Jefferson Adams is a freelance writer living in San Francisco. He has covered Health News for http://Examiner.com, and provided health and medical content for http://Sharecare.com. His work has appeared in Antioch Review, Blue Mesa Review, CALIBAN, Hayden's Ferry Review, Huffington Post, the Mississippi Review, and Slate, among others.
Celiac.com 08/17/2008 - One of the important ways doctors distinguish between the two types of refractory celiac disease is by looking at differences in intra-epithelial T lymphocytes (IELs) in intestinal biopsies. People with refractory celiac disease who show normal IELs are said to have refractory celiac disease I, while those with abnormal IELs are said to have refractory celiac disease II.
A team of doctors based in the Netherlands recently set out to assess the effectiveness of computed tomography (CT) in diagnosing refractory celiac disease, and enteropathy-associated T-cell lymphoma (EATL). EATL is a generally rare, but particularly aggressive form of bowel cancer that is the leading cause of death in adults with celiac disease.
The study team was made up of doctors Maarten Mallant, Muhammed Hadithi, Abdul-Baqi Al-Toma, Matthijs Kater, Maarten Jacobs, Radu Manoliu, Chris Mulder, and Jan Hein van Waesberghe.
The team looked at 46 patients with clinically proven celiac disease, refractory celiac disease I, refractory celiac disease II, or EATL including 18 males and twenty-eight females. The first group contained 14 patients with uncomplicated celiac disease and 10 with type I refractory celiac disease. The second group contained 15 patients with type II refractory celiac disease and 7 patients with EATL. 5 patients from group II showed lymphandenopathy, compared to none in the first group. 20 patients from group I showed a higher number of small mesenteric vessels compared to just 11 from group II.

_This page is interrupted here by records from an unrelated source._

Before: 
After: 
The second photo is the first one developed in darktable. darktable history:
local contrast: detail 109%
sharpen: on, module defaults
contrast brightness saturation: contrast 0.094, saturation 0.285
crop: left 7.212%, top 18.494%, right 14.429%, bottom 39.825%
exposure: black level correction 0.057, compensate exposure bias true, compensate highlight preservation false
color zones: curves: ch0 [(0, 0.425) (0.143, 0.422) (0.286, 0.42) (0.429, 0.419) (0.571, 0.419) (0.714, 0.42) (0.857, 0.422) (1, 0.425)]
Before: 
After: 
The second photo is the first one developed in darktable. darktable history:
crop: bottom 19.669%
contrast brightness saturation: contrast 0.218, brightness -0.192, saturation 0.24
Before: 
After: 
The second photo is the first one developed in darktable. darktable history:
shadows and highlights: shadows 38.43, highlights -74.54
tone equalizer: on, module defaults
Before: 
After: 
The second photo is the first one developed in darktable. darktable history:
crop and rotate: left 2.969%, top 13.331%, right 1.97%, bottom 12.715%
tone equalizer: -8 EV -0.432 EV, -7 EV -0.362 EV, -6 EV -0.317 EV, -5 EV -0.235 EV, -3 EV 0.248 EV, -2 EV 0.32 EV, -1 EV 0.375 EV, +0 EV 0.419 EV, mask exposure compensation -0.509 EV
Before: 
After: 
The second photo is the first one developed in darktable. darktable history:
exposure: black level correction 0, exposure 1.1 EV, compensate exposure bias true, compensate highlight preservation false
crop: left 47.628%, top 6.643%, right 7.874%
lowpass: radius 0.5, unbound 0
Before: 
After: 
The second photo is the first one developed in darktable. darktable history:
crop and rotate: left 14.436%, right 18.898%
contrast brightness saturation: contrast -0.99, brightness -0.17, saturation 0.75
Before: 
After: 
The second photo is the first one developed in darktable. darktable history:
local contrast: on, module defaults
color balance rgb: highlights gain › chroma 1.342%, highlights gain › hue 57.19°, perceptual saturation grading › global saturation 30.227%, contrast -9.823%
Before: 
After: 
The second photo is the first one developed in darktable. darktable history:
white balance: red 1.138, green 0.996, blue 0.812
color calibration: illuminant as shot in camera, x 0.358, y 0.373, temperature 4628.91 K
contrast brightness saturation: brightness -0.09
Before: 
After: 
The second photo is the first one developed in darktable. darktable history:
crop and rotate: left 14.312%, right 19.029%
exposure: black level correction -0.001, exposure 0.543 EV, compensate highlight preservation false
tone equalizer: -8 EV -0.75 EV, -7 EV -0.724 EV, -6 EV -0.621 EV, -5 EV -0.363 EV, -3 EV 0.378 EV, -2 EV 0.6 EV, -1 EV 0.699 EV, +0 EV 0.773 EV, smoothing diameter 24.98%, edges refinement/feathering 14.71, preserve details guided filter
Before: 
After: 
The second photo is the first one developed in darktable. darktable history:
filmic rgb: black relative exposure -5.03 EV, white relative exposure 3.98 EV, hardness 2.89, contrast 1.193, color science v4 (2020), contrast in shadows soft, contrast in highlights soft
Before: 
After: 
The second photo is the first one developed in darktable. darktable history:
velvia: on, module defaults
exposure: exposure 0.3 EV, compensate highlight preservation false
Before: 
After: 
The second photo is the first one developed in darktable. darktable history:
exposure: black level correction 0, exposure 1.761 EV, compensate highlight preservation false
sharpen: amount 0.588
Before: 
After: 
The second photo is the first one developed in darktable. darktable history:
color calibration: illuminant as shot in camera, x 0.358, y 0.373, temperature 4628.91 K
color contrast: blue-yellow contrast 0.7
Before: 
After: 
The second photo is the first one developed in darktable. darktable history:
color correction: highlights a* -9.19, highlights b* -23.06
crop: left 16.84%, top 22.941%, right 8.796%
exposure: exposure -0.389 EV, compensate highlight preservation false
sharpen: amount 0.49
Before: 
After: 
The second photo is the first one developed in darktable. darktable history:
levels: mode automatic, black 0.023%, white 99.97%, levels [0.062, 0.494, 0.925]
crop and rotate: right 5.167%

This is significant because increased numbers of small mesenteric vessels are associated with an absence of refractory celiac disease II and EATL, while reduced numbers of small mesenteric vessels are associated with a higher rate of refractory celiac disease II and EATL.
The team evaluated the two groups within eleven categories: abnormal intestinal fold patterns; bowel wall thickness, excess fluid; intestinal insussuction; ascites; lymphadenopathy; increases in lymph node numbers; mesenteric vascular changes; and spleen size. One other area the doctors found important was in differences in the average thickness of the bowel wall. Group I showed thinner bowel walls compared to group II. In group I, average bowel thickness ranged from 4mm to 11mm, with an average thickness of 7.0mm. In group II, average bowel thickness ranged from 5mm to 15mm, with an average thickness of 10.0mm. So, group II showed about 30% thicker bowel walls than group I.
The doctors’ conclusions reaffirmed the need for a biopsy before confirming a diagnosis of celiac disease. Regarding the use of CT, the team found CT unnecessary for cases of uncomplicated celiac disease, but found CT very useful in cases of complicated and pre-cancerous celiac disease.
The study team also found that pattern reversal and/or loss of jejunal folds is specific to celiac disease, though they had an admittedly small sample of just 24 of their 46 patients, so their measures are far from definitive.
All of this drives home the importance of encouraging early and accurate screening for celiac disease. Ideally, we will get to the point where, like many European countries, we will begin to catch celiac disease before it ever becomes refractory, and before it ever develops into EATL.
Until then, stay informed and take an active role in maintaining your own health.